From the line containing "fwd compute, Attn 4: 56620 -> 81100" down to the line containing "fwd compute, Residual1 2: 958 -> 1910" in the records below, reproduce every line exactly, ends included, and omit all others.

▶ Material supplied
************
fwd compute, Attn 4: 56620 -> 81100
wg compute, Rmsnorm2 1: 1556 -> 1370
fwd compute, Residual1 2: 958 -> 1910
************
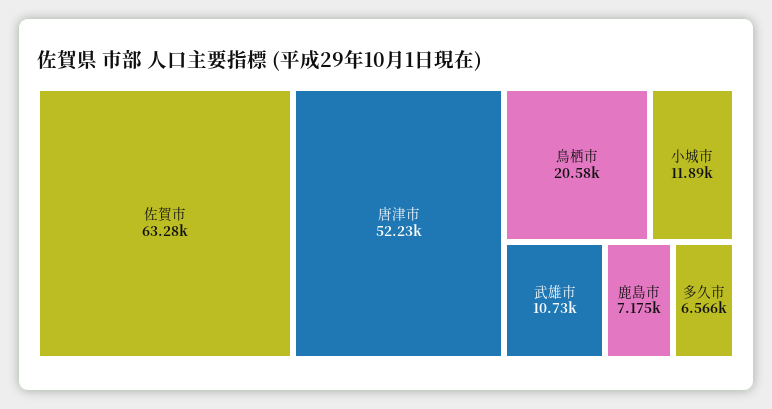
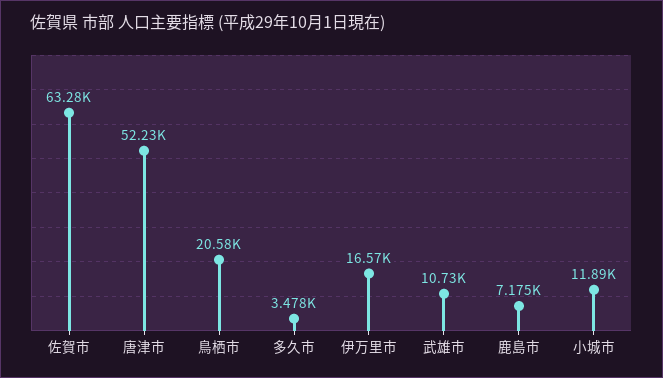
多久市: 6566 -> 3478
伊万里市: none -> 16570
************
▶ Exercise solution
fwd compute, Attn 4: 56620 -> 81100
wg compute, Rmsnorm2 1: 1556 -> 1370
fwd compute, Residual1 2: 958 -> 1910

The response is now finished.